Paediatrics and Prefixes

Singapore, being a Commonwealth country and a former UK colony, uses English (UK). This means that some words aren’t spelled the way they’re pronounced, such as “centre”, “colour” or “oesophagus”.

One doctor once said that the prefix “paed-“ stood for “child”, while the prefix “ped-“ means “foot”, such as in pedal oedema. In a jab at American spellings, he concluded that “pediatricians” are treating feet instead of children.

This is wrong.

It is an erroneous assumption that uses a reasonable line of thought to convince people who do not properly apply skepticism.

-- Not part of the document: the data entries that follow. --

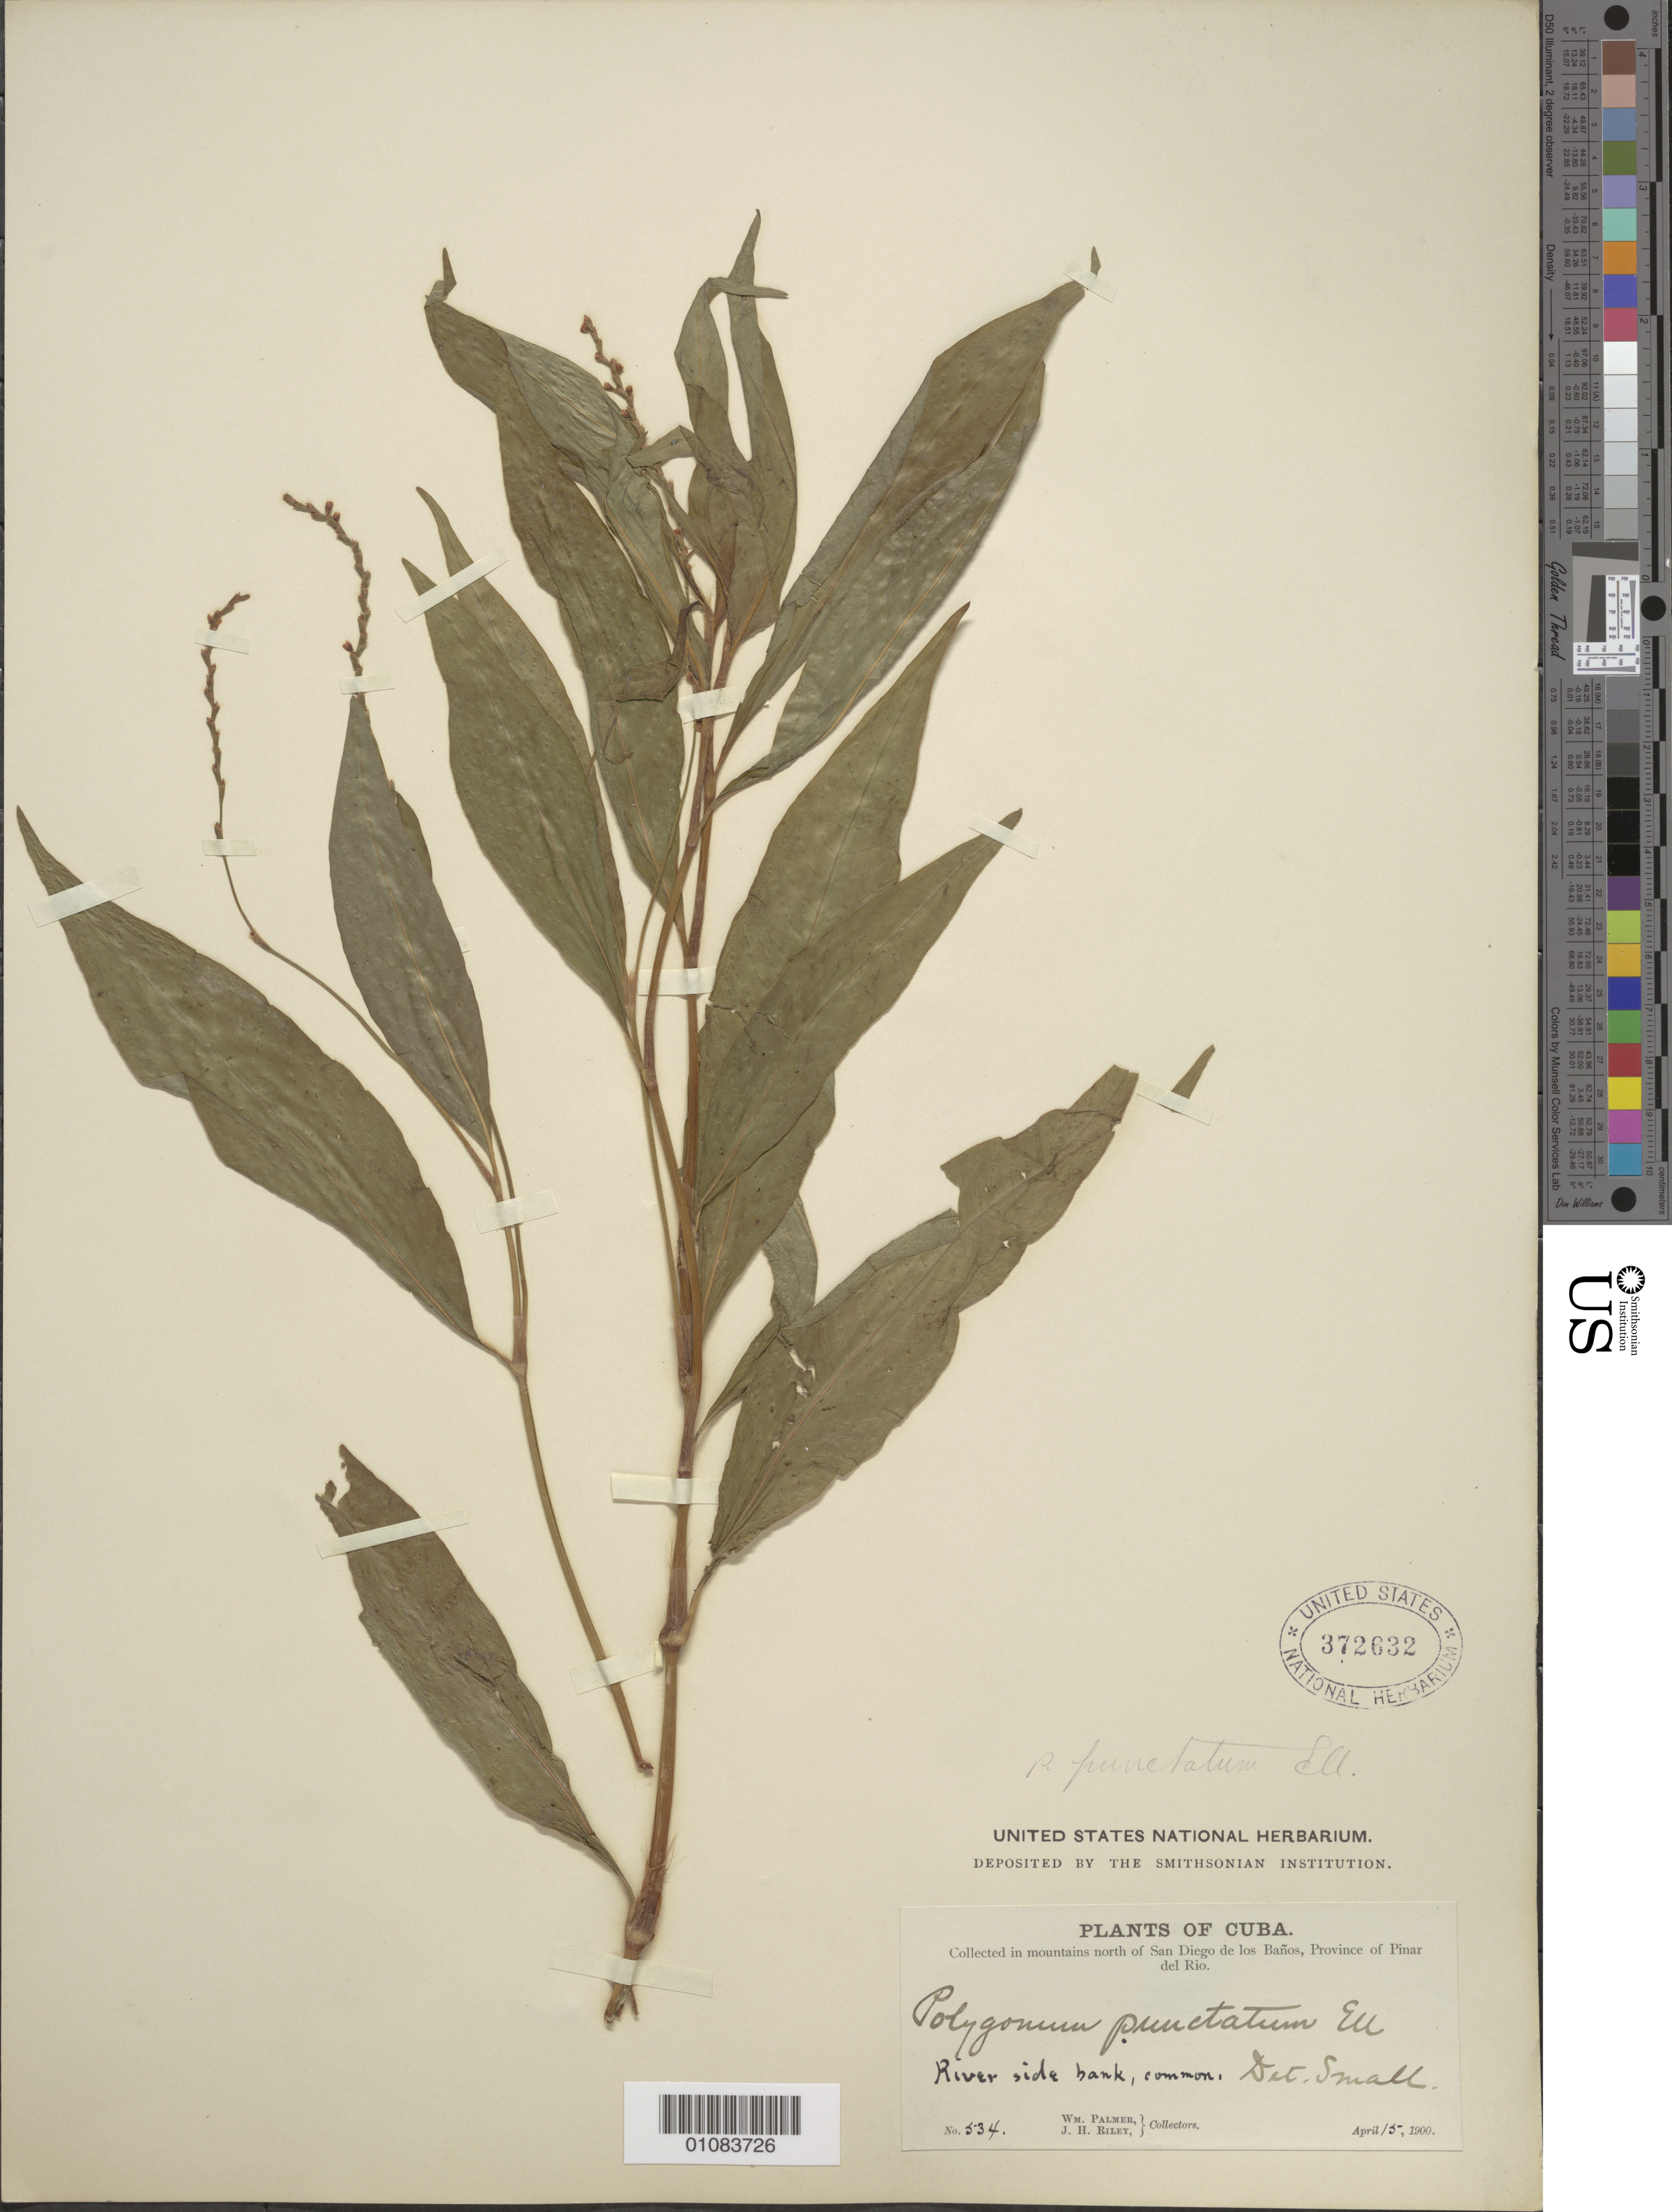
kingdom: Plantae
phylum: Tracheophyta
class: Magnoliopsida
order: Caryophyllales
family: Polygonaceae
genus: Polygonum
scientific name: Polygonum punctatum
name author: Elliott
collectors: W. Palmer & E. P. Killip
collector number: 534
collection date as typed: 15 Apr 1900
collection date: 1900-04-15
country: Cuba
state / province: Pinar del Rio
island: Cuba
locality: Mountains north of San Diego de los Banos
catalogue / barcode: US 372632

“Paed-“, “Ped-“, “Paedo-“, “Pedo” come from Greek and mean “Child”. The prefix derived from Greek for “foot” is actually “Pod-“, “Podo-“, as in “podiatrist”.

“Ped-” is Latin for foot.

However, most medical specialities are named using Greek prefixes (instead of Latin) – “cardio-” for heart, “derma-” for skin, “gyne- for woman, “neur” for nerve, “opt-” for eye and “aesth-” for sensation (so anaes- would mean lack of sensation).

What the doctor pointed out that was true, however, was that orthopedics comprises two [Greek] root words: “ortho” – straight / correct, and “ped” – child . So the idea of orthopaedics is to straighten / a child. That’s one specialty that’s drifted slightly away from its name.